Custom model

Contents

Custom model#

mlflow can be used to log custom models. Here I try to understand how it works.

Sources:

Set up#

The following cell starts the mlflow instance in docker.

%%bash
docker run -p 5000:5000 -dt --name my_server --rm \
    ghcr.io/mlflow/mlflow \
    bash -c "mlflow server --host 0.0.0.0 --port 5000"
f36c038cbd239d43e24220ee09150647ab5c03c7701c4040487e15e716f7e24a

Note Don’t forget to close the container when you’ve finished playing with this notebook:

!docker stop my_server
my_server

Now imports:

import mlflow
import pandas as pd

mlflow.set_tracking_uri(uri="http://localhost:5000")

Function#

The simplest method is to define a function that takes model input and returns model output. You need to pass this function as the python_moder argument of the mlflow.pyfunc.log_model function:

def predict(model_input):
    return model_input.apply(lambda x: x * 2)

with mlflow.start_run():
    mlflow.pyfunc.log_model(
        "model", 
        python_model=predict, 
        pip_requirements=["pandas"])
    run_id = mlflow.active_run().info.run_id

Now you can load this model from mlflow. But it’s interesting that you don’t have the function stored directly, but some wrapper mlflow.pyfunc.PyFuncModel following the cell to show it:

# Load the model from the tracking server and perform inference
model = mlflow.pyfunc.load_model(f"runs:/{run_id}/model")
print("Loaded object type -", type(model))
Loaded object type - <class 'mlflow.pyfunc.PyFuncModel'>

But it does have a predict method that you can use to get a prediction:

model.predict(pd.Series([10,20,30]))
0    20
1    40
2    60
dtype: int64

Class#

You can use object ancestors of mlflow.pyfunc.PythonModel that implement the predict method. This method should have context and model_imput parameters.

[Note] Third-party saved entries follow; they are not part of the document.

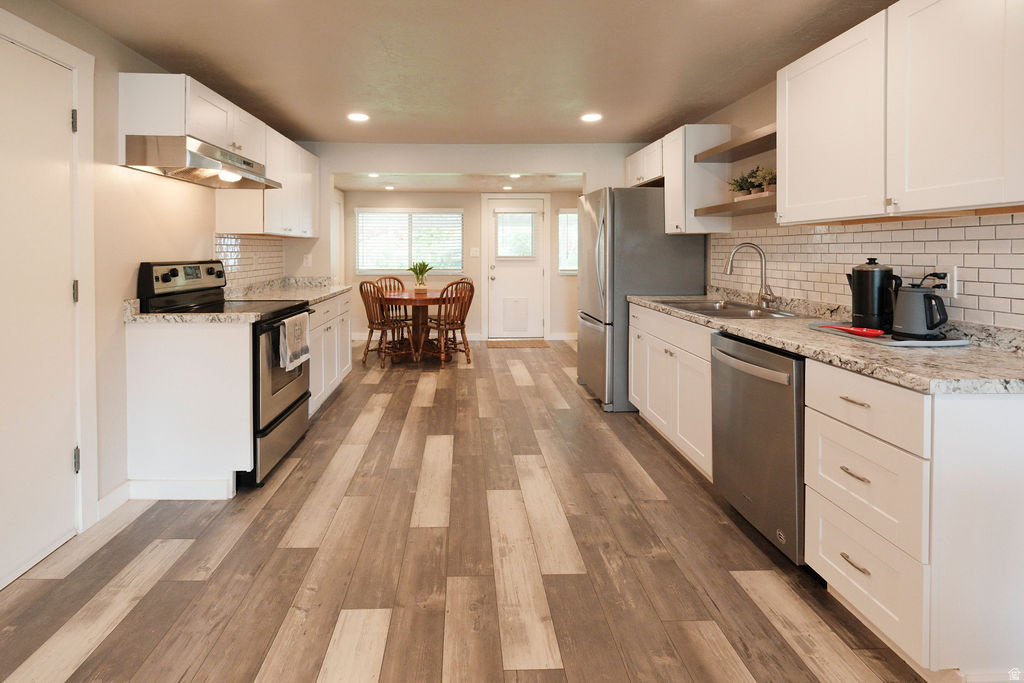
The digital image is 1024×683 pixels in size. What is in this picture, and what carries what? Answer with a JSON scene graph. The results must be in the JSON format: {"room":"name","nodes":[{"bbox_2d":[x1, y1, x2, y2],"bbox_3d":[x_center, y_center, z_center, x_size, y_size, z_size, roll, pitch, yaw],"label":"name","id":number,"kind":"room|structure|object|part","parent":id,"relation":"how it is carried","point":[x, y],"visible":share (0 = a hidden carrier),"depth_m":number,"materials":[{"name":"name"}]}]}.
{"room":"kitchen","nodes":[
{"label":"kitchen","id":0,"kind":"room"},
{"bbox_2d":[0,0,317,585],"bbox_3d":[-1.918,-0.030,1.413,0.126,2.408,7.088,0,1,-1],"label":"left wall","id":1,"kind":"structure","parent":0,"point":[117,70],"depth_m":2.15,"materials":[{"name":"paint"}]},
{"bbox_2d":[0,31,78,588],"bbox_3d":[-1.810,0.161,1.577,0.091,2.044,0.856,0,1,-1],"label":"left door","id":2,"kind":"structure","parent":1,"relation":"in","point":[67,456],"depth_m":1.76,"materials":[{"name":"white paint"}]},
{"bbox_3d":[-1.802,-0.689,1.914,0.026,0.095,0.021,0,1,-1],"label":"hinge","id":3,"kind":"part","parent":2,"relation":"part of","materials":[{"name":"metal"}]},
{"bbox_3d":[-1.808,0.070,1.930,0.025,0.098,0.022,0,1,-1],"label":"hinge","id":4,"kind":"part","parent":2,"relation":"part of","materials":[{"name":"metal"}]},
{"bbox_3d":[-1.781,0.818,1.907,0.024,0.100,0.021,0,1,-1],"label":"hinge","id":5,"kind":"part","parent":2,"relation":"part of","materials":[{"name":"silver metal"}]},
{"bbox_2d":[0,4,97,560],"bbox_3d":[-1.824,0.091,1.531,0.118,2.186,0.979,0,1,-1],"label":"door frame","id":6,"kind":"structure","parent":1,"relation":"attached to","point":[61,56],"depth_m":1.92,"materials":[{"name":"white paint"}]},
{"bbox_2d":[97,480,130,519],"bbox_3d":[-1.826,1.115,2.091,0.013,0.100,0.380,0,1,-1],"label":"baseboard","id":7,"kind":"structure","parent":1,"relation":"attached to","point":[103,500],"depth_m":2.14,"materials":[{"name":"white paint"}]},
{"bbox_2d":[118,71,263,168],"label":"upper cabinet","id":8,"kind":"object","parent":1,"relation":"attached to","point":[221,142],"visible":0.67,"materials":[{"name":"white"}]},
{"bbox_2d":[123,134,281,188],"bbox_3d":[-1.584,-0.647,2.561,0.491,0.161,0.796,0,1,-1],"label":"range hood","id":9,"kind":"object","parent":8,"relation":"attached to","point":[205,162],"visible":0.95,"depth_m":2.28,"materials":[{"name":"silver metal"}]},
{"bbox_2d":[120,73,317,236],"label":"upper cabinet","id":10,"kind":"object","parent":1,"relation":"attached to","point":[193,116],"visible":0.74,"depth_m":2.65,"materials":[{"name":"white"}]},
{"bbox_2d":[214,233,284,287],"bbox_3d":[-1.868,-0.155,3.486,0.008,0.403,1.457,0,1,-1],"label":"tile backsplash","id":11,"kind":"structure","parent":1,"relation":"attached to","point":[227,239],"depth_m":3.48,"materials":[{"name":"tile"}]},
{"bbox_2d":[303,253,311,265],"bbox_3d":[-1.666,-0.173,4.165,0.070,0.117,0.012,0,1,-1],"label":"wall outlet","id":12,"kind":"object","parent":1,"relation":"attached to","point":[307,261],"visible":0.99,"depth_m":4.16,"materials":[{"name":"white plastic"}]},
{"bbox_2d":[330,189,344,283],"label":"door","id":13,"kind":"structure","parent":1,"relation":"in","point":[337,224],"depth_m":6.04,"materials":[{"name":"white paint"}]},
{"bbox_2d":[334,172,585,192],"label":"dining ceiling","id":14,"kind":"structure","parent":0,"point":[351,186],"depth_m":5.70,"materials":[{"name":"beige paint"}]},
{"bbox_2d":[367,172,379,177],"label":"recessed light","id":15,"kind":"object","parent":14,"relation":"in","point":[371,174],"visible":0.97,"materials":[{"name":"white"}]},
{"bbox_2d":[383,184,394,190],"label":"recessed light","id":16,"kind":"object","parent":14,"relation":"in","point":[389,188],"visible":0.99,"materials":[{"name":"white"}]},
{"bbox_2d":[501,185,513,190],"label":"recessed light","id":17,"kind":"object","parent":14,"relation":"in","point":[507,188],"visible":0.99,"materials":[{"name":"white"}]},
{"bbox_2d":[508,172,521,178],"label":"recessed light","id":18,"kind":"object","parent":14,"relation":"in","point":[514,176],"visible":0.98,"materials":[{"name":"white"}]},
{"bbox_2d":[340,187,580,340],"bbox_3d":[-0.023,-0.212,6.517,4.066,2.277,0.129,0,1,-1],"label":"far wall","id":19,"kind":"structure","parent":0,"point":[556,277],"depth_m":6.43,"materials":[{"name":"beige paint"}]},
{"bbox_2d":[357,208,462,274],"bbox_3d":[-1.029,-0.545,6.463,1.591,1.005,0.132,0,1,-1],"label":"window","id":20,"kind":"structure","parent":19,"relation":"in","point":[395,265],"depth_m":6.45,"materials":[{"name":"white glass"}]},
{"bbox_2d":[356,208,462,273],"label":"window blinds","id":21,"kind":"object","parent":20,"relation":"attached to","point":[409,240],"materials":[{"name":"white plastic"}]},
{"bbox_2d":[470,247,479,256],"bbox_3d":[-0.047,-0.382,6.320,0.137,0.134,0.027,0,1,-1],"label":"light switch","id":22,"kind":"object","parent":19,"relation":"attached to","point":[473,249],"visible":0.98,"depth_m":6.32,"materials":[{"name":"white plastic"}]},
{"bbox_2d":[486,194,546,338],"bbox_3d":[0.577,-0.117,6.508,0.859,2.106,0.117,0,1,-1],"label":"back door","id":23,"kind":"structure","parent":19,"relation":"in","point":[495,271],"depth_m":6.52,"materials":[{"name":"white paint"}]},
{"bbox_2d":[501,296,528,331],"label":"pet door","id":24,"kind":"structure","parent":23,"relation":"in","point":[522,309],"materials":[{"name":"white plastic"}]},
{"bbox_2d":[494,210,536,259],"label":"door window","id":25,"kind":"structure","parent":23,"relation":"in","point":[514,251],"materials":[{"name":"glass"}]},
{"bbox_2d":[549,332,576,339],"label":"baseboard","id":26,"kind":"structure","parent":19,"relation":"attached to","point":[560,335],"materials":[{"name":"white paint"}]},
{"bbox_2d":[557,210,577,274],"bbox_3d":[1.642,-0.524,6.411,0.900,0.959,0.129,0,1,-1],"label":"right window","id":27,"kind":"structure","parent":19,"relation":"in","point":[566,218],"depth_m":6.41,"materials":[{"name":"white glass"}]},
{"bbox_2d":[32,0,895,144],"bbox_3d":[0.074,-1.246,1.406,4.006,0.103,6.385,0,1,-1],"label":"ceiling","id":28,"kind":"structure","parent":0,"point":[592,10],"depth_m":2.36,"materials":[{"name":"paint"}]},
{"bbox_2d":[347,112,369,121],"bbox_3d":[-0.942,-1.265,3.353,0.180,0.007,0.182,0,1,-1],"label":"recessed light","id":29,"kind":"object","parent":28,"relation":"in","point":[357,116],"visible":0.99,"depth_m":3.34,"materials":[{"name":"white"}]},
{"bbox_2d":[580,112,602,122],"bbox_3d":[0.897,-1.268,3.378,0.185,0.010,0.186,0,1,-1],"label":"recessed light","id":30,"kind":"object","parent":28,"relation":"in","point":[594,116],"visible":0.99,"depth_m":3.36,"materials":[{"name":"white"}]},
{"bbox_2d":[0,338,937,682],"bbox_3d":[-0.045,1.157,2.744,4.274,0.061,8.529,0,1,-1],"label":"floor","id":31,"kind":"structure","parent":0,"point":[255,672],"depth_m":1.71,"materials":[{"name":"brown wood"}]},
{"bbox_2d":[124,319,252,495],"bbox_3d":[-1.516,0.696,2.251,0.623,0.900,0.054,0,1,-1],"label":"base cabinet","id":32,"kind":"object","parent":31,"relation":"on","point":[163,361],"visible":0.76,"depth_m":2.22,"materials":[{"name":"white paint"}]},
{"bbox_2d":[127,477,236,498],"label":"baseboard","id":33,"kind":"structure","parent":32,"relation":"attached to","point":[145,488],"depth_m":2.23,"materials":[{"name":"white paint"}]},
{"bbox_2d":[124,298,258,322],"bbox_3d":[-1.551,0.180,2.266,0.663,0.124,0.246,0,1,-1],"label":"countertop","id":34,"kind":"structure","parent":32,"relation":"on","point":[169,317],"depth_m":2.21,"materials":[{"name":"stone"}]},
{"bbox_2d":[136,260,310,486],"bbox_3d":[-1.492,0.532,2.673,0.723,1.200,0.762,0,1,-1],"label":"stove","id":35,"kind":"object","parent":31,"relation":"on","point":[281,415],"visible":0.43,"depth_m":2.49,"materials":[{"name":"black metal"}]},
{"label":"control panel","id":36,"kind":"part","parent":35,"relation":"part of","materials":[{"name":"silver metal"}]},
{"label":"storage drawer","id":37,"kind":"part","parent":35,"relation":"part of","materials":[{"name":"silver metal"}]},
{"bbox_2d":[279,311,309,370],"bbox_3d":[-1.118,0.386,2.620,0.059,0.295,0.342,0,1,-1],"label":"dish towel","id":38,"kind":"object","parent":35,"relation":"hanging from","point":[297,323],"visible":0.99,"depth_m":2.57,"materials":[{"name":"white fabric"}]},
{"bbox_2d":[307,290,352,417],"bbox_3d":[-1.531,0.623,3.637,0.639,0.899,1.298,0,1,-1],"label":"base cabinet","id":39,"kind":"object","parent":31,"relation":"on","point":[321,311],"visible":0.22,"depth_m":3.55,"materials":[{"name":"white paint"}]},
{"bbox_2d":[223,276,350,305],"bbox_3d":[-1.583,0.108,3.600,0.732,0.135,1.437,0,1,-1],"label":"countertop","id":40,"kind":"structure","parent":39,"relation":"on","point":[323,293],"depth_m":3.53,"materials":[{"name":"stone"}]},
{"bbox_2d":[358,280,409,366],"bbox_3d":[-1.112,0.519,5.054,0.470,0.979,0.528,1,2,35],"label":"wooden chair","id":41,"kind":"object","parent":31,"relation":"on","point":[369,315],"visible":0.89,"depth_m":4.93,"materials":[{"name":"brown wood"}]},
{"bbox_2d":[376,276,409,336],"bbox_3d":[-1.118,0.474,5.839,0.474,0.990,0.531,-1,1,-31],"label":"wooden chair","id":42,"kind":"object","parent":31,"relation":"on","point":[391,277],"visible":0.43,"depth_m":5.95,"materials":[{"name":"brown wood"}]},
{"bbox_2d":[378,288,464,362],"bbox_3d":[-0.729,0.612,5.418,1.111,0.779,1.146,0,1,-1],"label":"dining table","id":43,"kind":"object","parent":31,"relation":"on","point":[423,297],"visible":0.74,"depth_m":5.23,"materials":[{"name":"brown wood"}]},
{"bbox_2d":[408,261,432,293],"bbox_3d":[-0.724,-0.021,5.361,0.378,0.406,0.382,0,1,-1],"label":"potted plant","id":44,"kind":"object","parent":43,"relation":"on","point":[421,273],"visible":0.98,"depth_m":5.32,"materials":[{"name":"green plant"}]},
{"bbox_2d":[424,278,474,366],"bbox_3d":[-0.355,0.514,5.041,0.475,0.985,0.535,-1,2,-37],"label":"wooden chair","id":45,"kind":"object","parent":31,"relation":"on","point":[453,323],"visible":0.95,"depth_m":4.93,"materials":[{"name":"brown wood"}]},
{"bbox_2d":[487,338,549,347],"bbox_3d":[0.570,0.948,6.147,0.855,0.016,0.546,0,1,-1],"label":"doormat","id":46,"kind":"object","parent":31,"relation":"on","point":[538,343],"visible":0.99,"depth_m":6.08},
{"bbox_2d":[576,187,705,412],"bbox_3d":[1.360,0.172,3.821,0.890,1.793,0.869,0,1,-1],"label":"refrigerator","id":47,"kind":"object","parent":31,"relation":"on","point":[594,341],"visible":0.66,"depth_m":3.40,"materials":[{"name":"silver metal"}]},
{"bbox_2d":[627,301,715,478],"bbox_3d":[1.504,0.679,2.817,0.637,0.891,1.195,0,1,-1],"label":"base cabinet","id":48,"kind":"object","parent":31,"relation":"on","point":[658,339],"visible":0.37,"depth_m":2.65,"materials":[{"name":"white paint"}]},
{"bbox_2d":[710,331,805,564],"bbox_3d":[1.481,0.727,1.916,0.690,0.875,0.581,0,1,-1],"label":"dishwasher","id":49,"kind":"object","parent":31,"relation":"on","point":[740,359],"visible":0.48,"depth_m":1.80,"materials":[{"name":"silver metal"}]},
{"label":"dishwasher handle","id":50,"kind":"part","parent":49,"relation":"part of","materials":[{"name":"silver metal"}]},
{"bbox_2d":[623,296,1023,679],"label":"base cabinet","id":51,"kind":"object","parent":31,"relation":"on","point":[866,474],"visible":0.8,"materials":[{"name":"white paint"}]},
{"bbox_2d":[627,289,1023,394],"bbox_3d":[1.534,0.260,2.254,0.660,0.126,2.682,0,1,-1],"label":"countertop","id":52,"kind":"structure","parent":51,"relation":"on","point":[756,335],"depth_m":1.50,"materials":[{"name":"stone"}]},
{"bbox_2d":[655,298,797,318],"bbox_3d":[1.524,0.268,2.660,0.520,0.174,0.844,0,1,-1],"label":"sink","id":53,"kind":"object","parent":52,"relation":"in","point":[700,309],"visible":0.47,"depth_m":2.68,"materials":[{"name":"silver metal"}]},
{"bbox_2d":[724,242,775,307],"bbox_3d":[1.677,-0.018,2.626,0.283,0.391,0.139,0,1,-1],"label":"faucet","id":54,"kind":"object","parent":52,"relation":"on","point":[764,297],"visible":0.99,"depth_m":2.64,"materials":[{"name":"silver metal"}]},
{"bbox_2d":[809,321,970,346],"bbox_3d":[1.643,0.229,1.750,0.322,0.018,0.470,0,1,-1],"label":"tray","id":55,"kind":"object","parent":52,"relation":"on","point":[936,343],"visible":0.55,"depth_m":1.62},
{"bbox_2d":[819,323,883,337],"bbox_3d":[1.518,0.220,1.772,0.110,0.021,0.208,0,1,-1],"label":"red spoon","id":56,"kind":"object","parent":55,"relation":"on","point":[856,331],"visible":0.98,"depth_m":1.72,"materials":[{"name":"red plastic"}]},
{"bbox_2d":[846,258,899,331],"bbox_3d":[1.688,0.069,1.831,0.164,0.297,0.162,0,1,-1],"label":"coffee maker","id":57,"kind":"object","parent":55,"relation":"on","point":[874,263],"visible":0.95,"depth_m":1.78,"materials":[{"name":"black metal"}]},
{"bbox_2d":[891,282,949,338],"bbox_3d":[1.705,0.126,1.653,0.158,0.199,0.182,0,1,-1],"label":"electric kettle","id":58,"kind":"object","parent":55,"relation":"on","point":[908,299],"visible":0.99,"depth_m":1.62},
{"bbox_2d":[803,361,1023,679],"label":"base cabinet","id":59,"kind":"object","parent":31,"relation":"on","point":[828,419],"visible":0.9,"depth_m":1.21,"materials":[{"name":"white paint"}]},
{"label":"drawer pull","id":60,"kind":"part","parent":59,"relation":"part of","materials":[{"name":"metal"}]},
{"bbox_3d":[1.187,0.895,1.348,0.039,0.012,0.108,0,1,-1],"label":"drawer pull","id":61,"kind":"part","parent":59,"relation":"part of","materials":[{"name":"metal"}]},
{"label":"drawer pull","id":62,"kind":"part","parent":59,"relation":"part of","materials":[{"name":"metal"}]},
{"bbox_3d":[1.197,0.392,1.350,0.093,0.175,0.416,0,1,-1],"label":"drawer","id":63,"kind":"part","parent":59,"relation":"part of","materials":[{"name":"white"}]},
{"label":"drawer","id":64,"kind":"part","parent":59,"relation":"part of","materials":[{"name":"white"}]},
{"bbox_2d":[689,63,1022,328],"bbox_3d":[1.865,-0.058,1.631,0.127,2.262,6.720,0,1,-1],"label":"right wall","id":65,"kind":"structure","parent":0,"point":[762,118],"depth_m":2.80,"materials":[{"name":"beige paint"}]},
{"bbox_2d":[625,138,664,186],"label":"upper cabinet","id":66,"kind":"object","parent":65,"relation":"attached to","point":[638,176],"visible":0.5,"depth_m":3.77,"materials":[{"name":"white wood"}]},
{"bbox_2d":[627,124,731,235],"bbox_3d":[1.564,-0.687,3.465,0.425,0.730,0.986,0,1,-1],"label":"upper cabinet","id":67,"kind":"object","parent":65,"relation":"attached to","point":[672,170],"visible":0.73,"depth_m":3.10,"materials":[{"name":"white wood"}]},
{"bbox_2d":[693,196,775,218],"bbox_3d":[1.700,-0.435,2.617,0.321,0.046,0.897,0,1,-1],"label":"floating shelf","id":68,"kind":"object","parent":65,"relation":"attached to","point":[720,210],"visible":0.58,"depth_m":2.63,"materials":[{"name":"brown wood"}]},
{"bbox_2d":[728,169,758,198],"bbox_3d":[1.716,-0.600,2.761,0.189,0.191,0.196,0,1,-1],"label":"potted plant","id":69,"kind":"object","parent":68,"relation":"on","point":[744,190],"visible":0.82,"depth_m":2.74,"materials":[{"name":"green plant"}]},
{"bbox_2d":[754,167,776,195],"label":"potted plant","id":70,"kind":"object","parent":68,"relation":"on","point":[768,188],"visible":0.65,"depth_m":2.43,"materials":[{"name":"green plant"}]},
{"bbox_2d":[693,124,776,164],"bbox_3d":[1.726,-0.818,2.610,0.349,0.044,0.903,0,1,-1],"label":"floating shelf","id":71,"kind":"object","parent":65,"relation":"attached to","point":[716,150],"visible":0.55,"depth_m":2.67,"materials":[{"name":"brown wood"}]},
{"bbox_2d":[710,213,1023,329],"bbox_3d":[1.871,-0.068,2.187,0.008,0.408,2.589,0,1,-1],"label":"tile backsplash","id":72,"kind":"structure","parent":65,"relation":"attached to","point":[852,233],"depth_m":1.91,"materials":[{"name":"white tile"}]},
{"bbox_2d":[934,265,956,293],"bbox_3d":[1.850,0.006,1.694,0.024,0.114,0.081,0,1,-1],"label":"wall outlet","id":73,"kind":"object","parent":72,"relation":"attached to","point":[948,285],"visible":0.64,"depth_m":1.68,"materials":[{"name":"white plastic"}]},
{"bbox_2d":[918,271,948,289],"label":"power plug with cord","id":74,"kind":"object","parent":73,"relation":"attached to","point":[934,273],"visible":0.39,"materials":[{"name":"black plastic"}]},
{"bbox_2d":[775,0,1023,224],"bbox_3d":[1.651,-0.637,1.622,0.362,0.799,1.048,0,1,-1],"label":"upper cabinet","id":75,"kind":"object","parent":65,"relation":"attached to","point":[994,166],"visible":1,"depth_m":1.51,"materials":[{"name":"white"}]}
]}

The following cell shows what this might look like:

class MyModel(mlflow.pyfunc.PythonModel):
    test = "I'm field you want to acess!!!"
    def predict(self, context, model_input, params=None):
        return [x * 2 for x in model_input]

# Save the function as a model
with mlflow.start_run():
    mlflow.pyfunc.log_model(
        "model", python_model=MyModel(), pip_requirements=["pandas"]
    )
    run_id = mlflow.active_run().info.run_id

But after loading, you’ll have a mlflow.pyfunc.PyFuncModel. It’s not type of the instance we logged with mlflow.

# Load the model from the tracking server and perform inference
model = mlflow.pyfunc.load_model(f"runs:/{run_id}/model")
print("Loaded object type -", type(model))
Loaded object type - <class 'mlflow.pyfunc.PyFuncModel'>

To extract the prediction from these objects, simply use the predict method.

print(f"Prediction:{model.predict(pd.Series([1, 2, 3]))}")
Prediction:[2, 4, 6]

You extract the original object from the wrapper using the unwrap_python_model method. The following cell access attribute of the original object is logged with mlflow.

model.unwrap_python_model().test
"I'm field you want to acess!!!"